→ **Passage shown**
==================================================

All of these doctors saying
You’re over weight
That’s not good for your health.
But at the end of the day
all they care about
is their wealth.
When it comes to my body
I should be the only judge
Not some doctor
Who thinks I should get rid of my pudge.
People wonder why girls nowadays
Are full of self doubts
Its because they sit and look in the mirror
And point all the wrong things out
So get off of your high horse
If I like who I am
Then it doesn’t matter
If im “normal” size or
If I am just a little bit fatter.
Monday, February 13, 2012
brain diarhea
looking at all those skinny girls.
why cant i be thin.
i get stares and glances.
and no boys ever
make advances.
all these girls
saying their fat.
how can you look in the mirror
and think that?
you can go into anywhere
and find clothes to fit.
you can look at a bench filled with people
and still find room to sit.
im on the outside looking in
i have always wanted to be thin
when i started school
being chubby was kinda cool
it was a phase that everyone went through.
but everyone thinned out as we grew.
i have always the biggest in the class.
the biggest gut and biggest ass.
people used to taunt me.
saying fat was not at all pretty.

==================================================

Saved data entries

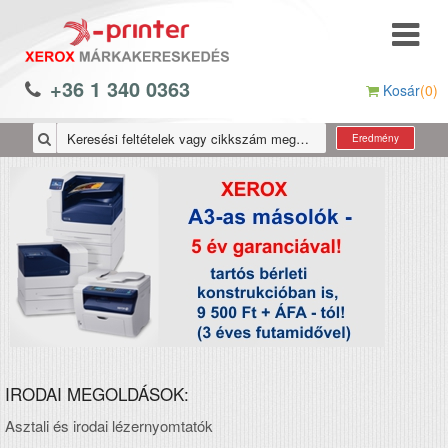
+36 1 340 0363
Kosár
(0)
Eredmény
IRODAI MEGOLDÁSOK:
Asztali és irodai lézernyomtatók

==================================================

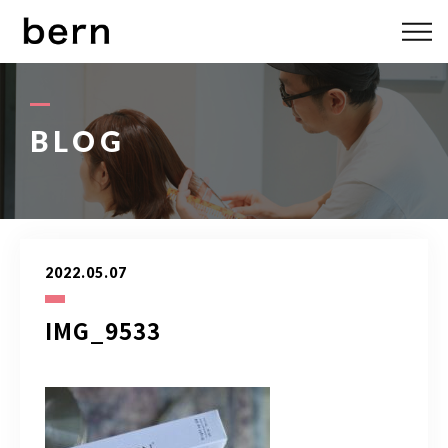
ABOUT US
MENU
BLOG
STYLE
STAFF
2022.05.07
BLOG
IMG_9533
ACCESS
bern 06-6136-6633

==================================================

→ **What to work on**
Copy the passage between "you can go into" and "everyone went through.", inclusive, swapping "bench" for "couch". You can do without the records here.

→ **Answer to the problem**
you can go into anywhere
and find clothes to fit.
you can look at a couch filled with people
and still find room to sit.
im on the outside looking in
i have always wanted to be thin
when i started school
being chubby was kinda cool
it was a phase that everyone went through.